India’s Sudarshan Chakra by 2035 – opportunities and challenges
Opportunities
- Integration Across Layers: Sudarshan Chakra unifies space-based interceptors, long-range missiles, and laser weapons, unlike fragmented Akash, Barak-8, and S-400 deployments.
- AI-Driven Real-Time Grid: The system’s AI backbone integrates sensors and weapons into a national grid across 3.2 million sq. km, enabling instant threat assessment.
- Indigenous Capability Development: Domestic development reduces foreign dependence but demands overcoming DRDO’s historical delays and overruns.
- Nuclear Doctrine Credibility: A comprehensive defence makes India’s doctrine of “credible minimum deterrence” effective in practice.
Challenges
- Tri-Service Integration Challenge: Success depends on synergy between Army, Navy, and Air Force; inter-service rivalry risks undermining joint operations.
- Financial & Technical Strain: Costs may reach tens of billions, with risks of overruns like Japan’s Aegis Ashore project; fiscal prudence is essential.

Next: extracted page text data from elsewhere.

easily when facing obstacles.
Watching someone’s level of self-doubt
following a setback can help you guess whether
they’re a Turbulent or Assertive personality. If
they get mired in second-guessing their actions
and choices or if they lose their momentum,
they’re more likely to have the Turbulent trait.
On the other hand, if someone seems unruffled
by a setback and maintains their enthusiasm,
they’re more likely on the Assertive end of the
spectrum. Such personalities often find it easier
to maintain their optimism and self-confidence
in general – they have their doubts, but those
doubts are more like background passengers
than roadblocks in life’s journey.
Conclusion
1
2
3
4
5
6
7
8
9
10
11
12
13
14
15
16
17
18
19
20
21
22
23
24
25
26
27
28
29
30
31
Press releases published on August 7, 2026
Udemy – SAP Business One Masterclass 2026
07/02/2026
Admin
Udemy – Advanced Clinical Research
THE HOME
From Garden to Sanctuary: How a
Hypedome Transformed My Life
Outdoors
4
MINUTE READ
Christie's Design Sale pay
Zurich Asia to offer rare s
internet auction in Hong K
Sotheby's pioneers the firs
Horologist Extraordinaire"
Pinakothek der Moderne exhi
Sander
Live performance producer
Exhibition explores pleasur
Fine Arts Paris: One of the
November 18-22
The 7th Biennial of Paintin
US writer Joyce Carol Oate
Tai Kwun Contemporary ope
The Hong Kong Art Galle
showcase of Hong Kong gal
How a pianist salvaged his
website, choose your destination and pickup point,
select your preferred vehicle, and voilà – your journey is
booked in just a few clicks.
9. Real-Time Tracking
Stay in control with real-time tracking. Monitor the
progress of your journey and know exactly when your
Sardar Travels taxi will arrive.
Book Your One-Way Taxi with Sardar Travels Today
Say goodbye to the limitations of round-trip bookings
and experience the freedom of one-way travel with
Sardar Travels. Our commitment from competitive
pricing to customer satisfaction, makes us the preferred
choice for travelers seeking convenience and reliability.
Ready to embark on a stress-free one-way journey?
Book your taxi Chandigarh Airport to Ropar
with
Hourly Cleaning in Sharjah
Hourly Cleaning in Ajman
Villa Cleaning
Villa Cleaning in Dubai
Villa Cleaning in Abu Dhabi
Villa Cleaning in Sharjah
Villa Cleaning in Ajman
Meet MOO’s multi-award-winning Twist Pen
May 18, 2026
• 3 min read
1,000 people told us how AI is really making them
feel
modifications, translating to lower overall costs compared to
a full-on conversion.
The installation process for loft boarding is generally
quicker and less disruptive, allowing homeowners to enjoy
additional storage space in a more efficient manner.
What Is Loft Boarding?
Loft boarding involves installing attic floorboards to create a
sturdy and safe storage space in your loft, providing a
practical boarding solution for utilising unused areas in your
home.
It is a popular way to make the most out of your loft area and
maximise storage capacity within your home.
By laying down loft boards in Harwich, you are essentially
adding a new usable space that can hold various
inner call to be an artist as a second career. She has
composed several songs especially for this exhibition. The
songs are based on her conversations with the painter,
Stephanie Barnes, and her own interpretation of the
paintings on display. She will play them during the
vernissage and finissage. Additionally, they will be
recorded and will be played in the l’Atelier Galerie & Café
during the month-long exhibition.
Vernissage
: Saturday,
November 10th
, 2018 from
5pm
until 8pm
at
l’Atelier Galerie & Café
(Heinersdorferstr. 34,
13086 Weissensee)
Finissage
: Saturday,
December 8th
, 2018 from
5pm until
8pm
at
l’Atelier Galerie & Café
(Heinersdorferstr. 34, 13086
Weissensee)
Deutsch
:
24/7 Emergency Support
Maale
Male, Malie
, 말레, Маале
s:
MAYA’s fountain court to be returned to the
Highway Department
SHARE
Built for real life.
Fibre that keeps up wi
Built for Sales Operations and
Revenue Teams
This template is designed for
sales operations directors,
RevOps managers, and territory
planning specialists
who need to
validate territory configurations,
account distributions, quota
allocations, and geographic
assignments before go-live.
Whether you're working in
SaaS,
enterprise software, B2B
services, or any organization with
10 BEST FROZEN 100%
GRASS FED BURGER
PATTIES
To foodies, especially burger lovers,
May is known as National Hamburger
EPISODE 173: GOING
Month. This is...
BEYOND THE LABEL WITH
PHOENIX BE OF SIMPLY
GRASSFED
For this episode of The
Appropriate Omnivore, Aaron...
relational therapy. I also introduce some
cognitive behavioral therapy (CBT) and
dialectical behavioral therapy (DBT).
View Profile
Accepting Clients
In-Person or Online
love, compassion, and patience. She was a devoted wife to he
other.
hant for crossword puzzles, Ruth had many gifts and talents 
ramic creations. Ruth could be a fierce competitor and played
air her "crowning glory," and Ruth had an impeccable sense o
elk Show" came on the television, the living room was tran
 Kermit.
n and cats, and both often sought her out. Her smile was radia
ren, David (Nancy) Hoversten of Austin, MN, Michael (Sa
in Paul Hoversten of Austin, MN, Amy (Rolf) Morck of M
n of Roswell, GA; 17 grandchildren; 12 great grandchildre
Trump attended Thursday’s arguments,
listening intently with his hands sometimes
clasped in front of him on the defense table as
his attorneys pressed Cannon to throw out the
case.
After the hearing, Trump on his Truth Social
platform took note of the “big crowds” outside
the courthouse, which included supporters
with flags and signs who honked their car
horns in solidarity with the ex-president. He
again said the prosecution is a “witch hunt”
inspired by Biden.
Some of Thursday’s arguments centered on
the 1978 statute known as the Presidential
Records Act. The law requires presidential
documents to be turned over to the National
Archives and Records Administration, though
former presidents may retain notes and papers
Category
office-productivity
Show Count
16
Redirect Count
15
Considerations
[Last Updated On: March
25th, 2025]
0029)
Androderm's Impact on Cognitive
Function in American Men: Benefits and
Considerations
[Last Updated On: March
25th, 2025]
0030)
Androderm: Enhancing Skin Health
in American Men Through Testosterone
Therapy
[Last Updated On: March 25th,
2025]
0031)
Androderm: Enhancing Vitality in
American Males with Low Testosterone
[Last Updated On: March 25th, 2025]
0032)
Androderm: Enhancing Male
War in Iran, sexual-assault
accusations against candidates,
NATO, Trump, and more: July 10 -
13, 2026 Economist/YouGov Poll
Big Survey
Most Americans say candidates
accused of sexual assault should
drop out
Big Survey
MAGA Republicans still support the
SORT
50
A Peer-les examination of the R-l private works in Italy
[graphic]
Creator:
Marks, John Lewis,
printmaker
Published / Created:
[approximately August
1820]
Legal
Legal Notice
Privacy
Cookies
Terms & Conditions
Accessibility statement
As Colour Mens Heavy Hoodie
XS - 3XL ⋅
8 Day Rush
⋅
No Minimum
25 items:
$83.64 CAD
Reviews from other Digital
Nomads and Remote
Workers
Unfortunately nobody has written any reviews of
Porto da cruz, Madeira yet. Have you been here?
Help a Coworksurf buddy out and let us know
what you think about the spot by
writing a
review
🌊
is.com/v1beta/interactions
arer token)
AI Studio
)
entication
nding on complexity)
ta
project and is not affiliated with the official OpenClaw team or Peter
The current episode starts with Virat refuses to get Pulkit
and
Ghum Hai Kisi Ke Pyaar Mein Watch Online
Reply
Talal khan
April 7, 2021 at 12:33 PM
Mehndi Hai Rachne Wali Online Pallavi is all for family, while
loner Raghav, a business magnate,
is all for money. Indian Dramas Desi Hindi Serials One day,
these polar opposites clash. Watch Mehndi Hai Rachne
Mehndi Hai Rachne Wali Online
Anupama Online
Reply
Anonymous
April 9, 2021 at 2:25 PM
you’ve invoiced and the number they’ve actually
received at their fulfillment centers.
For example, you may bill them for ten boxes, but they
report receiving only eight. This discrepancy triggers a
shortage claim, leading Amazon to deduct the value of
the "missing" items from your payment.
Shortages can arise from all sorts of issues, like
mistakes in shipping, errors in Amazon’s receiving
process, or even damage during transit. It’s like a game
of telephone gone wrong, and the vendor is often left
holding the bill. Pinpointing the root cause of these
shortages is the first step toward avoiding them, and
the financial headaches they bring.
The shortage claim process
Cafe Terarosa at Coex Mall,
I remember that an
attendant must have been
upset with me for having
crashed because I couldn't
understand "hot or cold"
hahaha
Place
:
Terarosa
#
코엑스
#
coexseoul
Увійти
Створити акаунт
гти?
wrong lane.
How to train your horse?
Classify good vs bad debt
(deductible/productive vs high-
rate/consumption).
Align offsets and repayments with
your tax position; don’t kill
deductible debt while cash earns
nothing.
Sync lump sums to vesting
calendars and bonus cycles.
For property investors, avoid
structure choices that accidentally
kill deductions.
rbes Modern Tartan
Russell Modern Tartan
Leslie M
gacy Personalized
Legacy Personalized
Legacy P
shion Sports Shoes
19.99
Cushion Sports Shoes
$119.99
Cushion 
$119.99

- Time Constraint: With only 11 years to 2035, India must accelerate development, unlike Israel’s decade-long Iron Dome evolution or US’s decades of experimentation.
Conclusion
The project’s success hinges on overcoming financial, technical, and institutional hurdles. With tri-service integration, strong indigenous R&D, and public–private partnerships, India can build a credible shield, ensuring national security and reinforcing its global standing.